21 August 2008

Dreaming the Impossible: Chasing the Elusive Gold

By Amir Faezal

Many of us made sure we were in front of the TV last Sunday night for this was a rare occasion for a nation so deprived of success in sports. Lee Chong Wei, our world no. 2 was playing Lin Dan, world no. 1 for the Olympic gold in badminton. This was indeed our best chance to finally break the duck. Despite the head to head statistics in favour of the Chinese, their last match was only in May, in the Thomas Cup, where Chong Wei had won.

Even if one was not a Malaysian, the prospect of the match was mouthwatering to any sports purist. Sports thrive on rivalries and good rivalries make for great viewing. Think Federer and Nadal, Ali and Frazier, Carl Lewis and Ben Johnson (before the drugs).

             

As a Malaysian we all want to just finally nail an Olympics gold medal. After all our neighbouring countries have been there before. Indonesia landed 2 gold medals in the 1992 Barcelona Olympics with Susi Susanti and Alan Budikusuma winning their badminton singles golds. Somluck Kamsing delivered Thailand’s first ever gold medal in the featherweight category of boxing in the 1996 Atlanta Olympics.

This year both countries already have struck gold. Thailand by a petite lady with an impossibly long name Prapawadee Jaroenrattanatarakoon in weightlifting (53 kg featherweight) while Indonesia by Markis Kido and Hendra Setiawan (in men’s badminton doubles). Great achievements for Thailand and Indonesia.

So while the Chinese juggernaut continues to roll and our Asean neighbours already producing world beating athletes, the weight on Chong Wei’s shoulders was not inconsiderable that night.

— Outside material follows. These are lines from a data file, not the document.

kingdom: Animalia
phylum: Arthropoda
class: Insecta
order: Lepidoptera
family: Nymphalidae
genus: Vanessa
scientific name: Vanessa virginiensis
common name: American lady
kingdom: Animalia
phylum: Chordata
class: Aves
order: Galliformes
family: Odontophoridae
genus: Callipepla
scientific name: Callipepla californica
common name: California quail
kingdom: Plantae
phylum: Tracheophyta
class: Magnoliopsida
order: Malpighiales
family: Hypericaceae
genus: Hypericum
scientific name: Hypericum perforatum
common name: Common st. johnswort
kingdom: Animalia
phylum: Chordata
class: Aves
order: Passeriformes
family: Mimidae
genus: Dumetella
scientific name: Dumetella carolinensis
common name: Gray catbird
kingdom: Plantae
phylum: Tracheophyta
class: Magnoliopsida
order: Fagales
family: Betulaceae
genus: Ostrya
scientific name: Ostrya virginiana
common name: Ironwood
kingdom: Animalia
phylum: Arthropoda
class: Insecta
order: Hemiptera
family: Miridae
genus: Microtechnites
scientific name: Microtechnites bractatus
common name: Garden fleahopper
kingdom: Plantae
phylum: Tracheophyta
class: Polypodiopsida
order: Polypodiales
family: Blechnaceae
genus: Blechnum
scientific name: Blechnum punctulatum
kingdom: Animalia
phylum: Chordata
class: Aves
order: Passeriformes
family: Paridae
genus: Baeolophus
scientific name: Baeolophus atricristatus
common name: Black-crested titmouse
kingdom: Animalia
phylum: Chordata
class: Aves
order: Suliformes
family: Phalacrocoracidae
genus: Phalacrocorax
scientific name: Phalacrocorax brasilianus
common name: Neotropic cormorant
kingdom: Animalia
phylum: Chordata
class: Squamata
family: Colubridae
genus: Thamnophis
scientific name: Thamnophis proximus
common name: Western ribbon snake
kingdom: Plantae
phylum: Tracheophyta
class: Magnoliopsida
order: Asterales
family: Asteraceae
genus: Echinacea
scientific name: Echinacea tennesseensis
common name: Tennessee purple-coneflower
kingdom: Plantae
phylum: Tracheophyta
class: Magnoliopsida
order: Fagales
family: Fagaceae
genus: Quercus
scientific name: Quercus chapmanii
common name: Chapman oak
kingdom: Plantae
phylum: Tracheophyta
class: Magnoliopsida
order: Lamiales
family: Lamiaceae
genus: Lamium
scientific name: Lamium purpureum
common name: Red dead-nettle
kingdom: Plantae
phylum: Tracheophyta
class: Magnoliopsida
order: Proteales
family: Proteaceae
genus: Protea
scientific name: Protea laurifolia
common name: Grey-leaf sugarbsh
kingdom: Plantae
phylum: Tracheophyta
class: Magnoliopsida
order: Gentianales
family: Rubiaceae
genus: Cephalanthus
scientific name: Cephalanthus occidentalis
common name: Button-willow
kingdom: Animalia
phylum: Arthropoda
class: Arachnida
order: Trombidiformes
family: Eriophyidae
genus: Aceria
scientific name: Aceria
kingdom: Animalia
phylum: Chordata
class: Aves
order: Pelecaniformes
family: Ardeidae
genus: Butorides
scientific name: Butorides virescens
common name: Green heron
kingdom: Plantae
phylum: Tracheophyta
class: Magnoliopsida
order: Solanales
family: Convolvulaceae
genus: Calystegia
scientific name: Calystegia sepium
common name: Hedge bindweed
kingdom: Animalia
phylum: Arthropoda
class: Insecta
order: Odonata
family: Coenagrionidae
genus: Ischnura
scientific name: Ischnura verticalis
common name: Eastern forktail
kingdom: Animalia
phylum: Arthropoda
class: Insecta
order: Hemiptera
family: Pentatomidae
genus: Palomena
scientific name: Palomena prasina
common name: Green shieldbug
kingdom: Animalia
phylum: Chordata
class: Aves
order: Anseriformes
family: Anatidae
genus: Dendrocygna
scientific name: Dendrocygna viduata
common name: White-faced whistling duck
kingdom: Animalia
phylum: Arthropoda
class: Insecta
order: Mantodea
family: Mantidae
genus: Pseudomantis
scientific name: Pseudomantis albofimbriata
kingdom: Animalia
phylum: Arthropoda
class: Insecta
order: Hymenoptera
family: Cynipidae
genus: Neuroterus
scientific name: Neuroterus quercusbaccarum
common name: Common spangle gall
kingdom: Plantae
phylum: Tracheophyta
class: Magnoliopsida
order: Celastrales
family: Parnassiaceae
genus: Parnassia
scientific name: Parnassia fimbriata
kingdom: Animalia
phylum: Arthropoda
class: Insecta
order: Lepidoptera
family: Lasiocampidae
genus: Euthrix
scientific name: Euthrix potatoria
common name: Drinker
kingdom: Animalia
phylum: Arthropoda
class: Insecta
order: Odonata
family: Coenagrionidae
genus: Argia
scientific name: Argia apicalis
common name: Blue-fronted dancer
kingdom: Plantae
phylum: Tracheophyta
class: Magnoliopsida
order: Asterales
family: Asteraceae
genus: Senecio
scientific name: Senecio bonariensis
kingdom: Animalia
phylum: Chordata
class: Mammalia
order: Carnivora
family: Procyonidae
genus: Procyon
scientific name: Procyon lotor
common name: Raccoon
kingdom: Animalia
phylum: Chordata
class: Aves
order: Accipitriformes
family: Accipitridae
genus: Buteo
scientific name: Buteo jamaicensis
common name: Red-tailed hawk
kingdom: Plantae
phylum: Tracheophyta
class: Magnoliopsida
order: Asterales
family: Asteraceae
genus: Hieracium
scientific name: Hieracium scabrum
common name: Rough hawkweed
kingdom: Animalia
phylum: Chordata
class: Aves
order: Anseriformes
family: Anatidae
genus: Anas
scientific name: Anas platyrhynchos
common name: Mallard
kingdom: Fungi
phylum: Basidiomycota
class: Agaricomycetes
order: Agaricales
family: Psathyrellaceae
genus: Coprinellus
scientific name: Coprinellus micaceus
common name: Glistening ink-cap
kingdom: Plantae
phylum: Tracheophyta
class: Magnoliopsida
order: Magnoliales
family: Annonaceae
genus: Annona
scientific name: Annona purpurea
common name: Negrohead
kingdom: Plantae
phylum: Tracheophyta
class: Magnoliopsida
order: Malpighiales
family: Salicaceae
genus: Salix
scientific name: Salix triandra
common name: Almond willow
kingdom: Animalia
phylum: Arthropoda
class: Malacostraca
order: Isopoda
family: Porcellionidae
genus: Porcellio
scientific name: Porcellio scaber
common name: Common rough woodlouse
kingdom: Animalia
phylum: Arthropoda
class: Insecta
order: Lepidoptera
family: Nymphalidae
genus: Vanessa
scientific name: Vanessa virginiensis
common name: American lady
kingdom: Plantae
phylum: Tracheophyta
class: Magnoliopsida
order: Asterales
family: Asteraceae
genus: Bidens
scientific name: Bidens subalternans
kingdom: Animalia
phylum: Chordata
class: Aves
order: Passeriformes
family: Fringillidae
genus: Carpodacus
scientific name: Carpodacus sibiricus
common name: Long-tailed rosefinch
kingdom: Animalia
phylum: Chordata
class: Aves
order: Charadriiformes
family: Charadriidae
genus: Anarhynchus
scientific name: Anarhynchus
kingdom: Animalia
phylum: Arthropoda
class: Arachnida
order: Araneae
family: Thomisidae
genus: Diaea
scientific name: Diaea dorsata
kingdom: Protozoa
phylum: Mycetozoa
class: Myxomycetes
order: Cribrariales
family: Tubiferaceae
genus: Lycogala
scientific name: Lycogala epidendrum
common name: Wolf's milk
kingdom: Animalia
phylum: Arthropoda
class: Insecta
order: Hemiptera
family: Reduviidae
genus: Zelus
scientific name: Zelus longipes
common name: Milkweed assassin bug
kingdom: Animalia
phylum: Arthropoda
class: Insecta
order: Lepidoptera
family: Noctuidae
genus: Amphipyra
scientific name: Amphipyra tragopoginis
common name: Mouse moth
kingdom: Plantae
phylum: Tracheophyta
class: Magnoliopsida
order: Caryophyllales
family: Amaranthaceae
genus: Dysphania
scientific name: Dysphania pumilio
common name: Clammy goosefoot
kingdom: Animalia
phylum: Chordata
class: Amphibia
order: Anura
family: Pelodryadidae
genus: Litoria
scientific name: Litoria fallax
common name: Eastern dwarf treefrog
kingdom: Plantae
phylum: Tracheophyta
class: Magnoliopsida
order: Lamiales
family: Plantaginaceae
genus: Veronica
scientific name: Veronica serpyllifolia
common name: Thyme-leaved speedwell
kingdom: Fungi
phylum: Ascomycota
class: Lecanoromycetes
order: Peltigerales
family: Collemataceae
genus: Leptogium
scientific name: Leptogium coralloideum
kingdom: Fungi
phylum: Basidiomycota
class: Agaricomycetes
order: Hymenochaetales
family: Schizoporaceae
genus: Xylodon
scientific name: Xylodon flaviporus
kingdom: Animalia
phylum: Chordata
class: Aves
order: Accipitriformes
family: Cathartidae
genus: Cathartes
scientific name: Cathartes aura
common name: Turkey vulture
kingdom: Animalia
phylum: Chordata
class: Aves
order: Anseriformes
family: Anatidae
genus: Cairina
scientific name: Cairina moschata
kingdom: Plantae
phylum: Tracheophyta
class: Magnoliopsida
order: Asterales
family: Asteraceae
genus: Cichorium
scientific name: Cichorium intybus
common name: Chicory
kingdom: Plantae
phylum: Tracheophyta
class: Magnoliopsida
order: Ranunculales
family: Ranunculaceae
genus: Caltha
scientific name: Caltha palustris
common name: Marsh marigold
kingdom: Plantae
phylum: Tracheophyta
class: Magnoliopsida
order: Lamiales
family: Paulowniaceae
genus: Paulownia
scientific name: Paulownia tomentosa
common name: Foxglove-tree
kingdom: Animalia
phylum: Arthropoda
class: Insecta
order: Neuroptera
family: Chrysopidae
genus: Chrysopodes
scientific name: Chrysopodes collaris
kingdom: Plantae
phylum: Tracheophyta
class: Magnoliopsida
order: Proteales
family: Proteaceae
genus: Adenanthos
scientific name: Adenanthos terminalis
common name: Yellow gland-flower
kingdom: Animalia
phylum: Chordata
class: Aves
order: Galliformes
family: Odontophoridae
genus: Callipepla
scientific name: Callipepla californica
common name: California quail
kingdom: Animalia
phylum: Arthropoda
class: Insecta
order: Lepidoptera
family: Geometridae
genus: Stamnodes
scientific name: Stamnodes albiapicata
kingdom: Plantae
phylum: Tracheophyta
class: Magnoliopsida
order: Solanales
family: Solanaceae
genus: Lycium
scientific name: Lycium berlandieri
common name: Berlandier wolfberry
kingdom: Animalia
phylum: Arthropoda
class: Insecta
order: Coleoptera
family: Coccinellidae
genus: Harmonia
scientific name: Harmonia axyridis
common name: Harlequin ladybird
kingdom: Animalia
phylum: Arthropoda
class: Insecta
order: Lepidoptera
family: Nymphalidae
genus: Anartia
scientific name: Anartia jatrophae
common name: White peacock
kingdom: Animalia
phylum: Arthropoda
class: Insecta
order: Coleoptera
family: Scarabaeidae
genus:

But as it panned out it became clear that Lin Dan played like he believed that the gold was his destiny and Chong Wei was made to look a pale shadow of his true potential.

After the match my kids asked me why did the match end so quickly. Last month we all sat around the TV to watch another match between the world’s no. 1 and 2 players where “edge of the seat” was an understatement; for more than five hours no one could say at any point whether Nadal or Federer was going to win the Wimbledon final. Later in the same month we saw Nicole David winning the Malaysian Open where she played like a woman possessed.

It was hard to give a satisfactory answer to my kids other than to say it is about self belief. At the level Chong Wei is already playing, no coach could teach him any new tricks in badminton. He is already an awesome player technically (see how he took apart Lee Hyun-il in the semis) but he needs to believe he is destined to win. In Lin Dan’s blog right after winning the gold he said he believes he will now win all the major titles in badminton. Cocky or self belief?

Malaysia lost to a better man no doubt. We were denied gold again. Others who saw the final were denied what could have been a great match between two great rivals.

Maybe we’ve all heard this mantra before; dream the impossible, believe the unbelievable and never take no for an answer. Could that be the one thing missing from Chong Wei’s game that night?

  • Amirul

    Mixed feelings were running through every Malaysian mind that night, from sheer frustration of losing a gold, as well as hindsight that Chong Wei’s state of mind was akin to Atlas, the mythical titan who had the burden of the world on his shoulders. He did the best he could under encruciating pressure. Give yourself a pat on the back, Chong Wei, because you rocked Malaysian sports that very night.

  • James Lim

    The thing that separate Chong Wei & Lin Dan that night is the winning mentality. I think this is what Chong Wei lack that night. What is that to separate the two shutters except what is playing in the mind? If Markis Kido & Hendra Setiawan can win the elusive men’s double Olympic gold medal for Indonesia in front of mostly Chinese fans, why can’t Chong Wei?

    I don’t mind the monetary rewards shower upon him; but to conferred Chong Wei the Datukship title for being the second best is way too much. The only sportman/woman who deserved the Datukship is Nicol David. What she has achieved for the country, I don’t need to explain here. It is self-explanatory. And if squash were included in the Beijing Olympic Games, Malaysia would have achieve the impossible, well, the possible, actually – Malaysia first ever Olympic gold medal!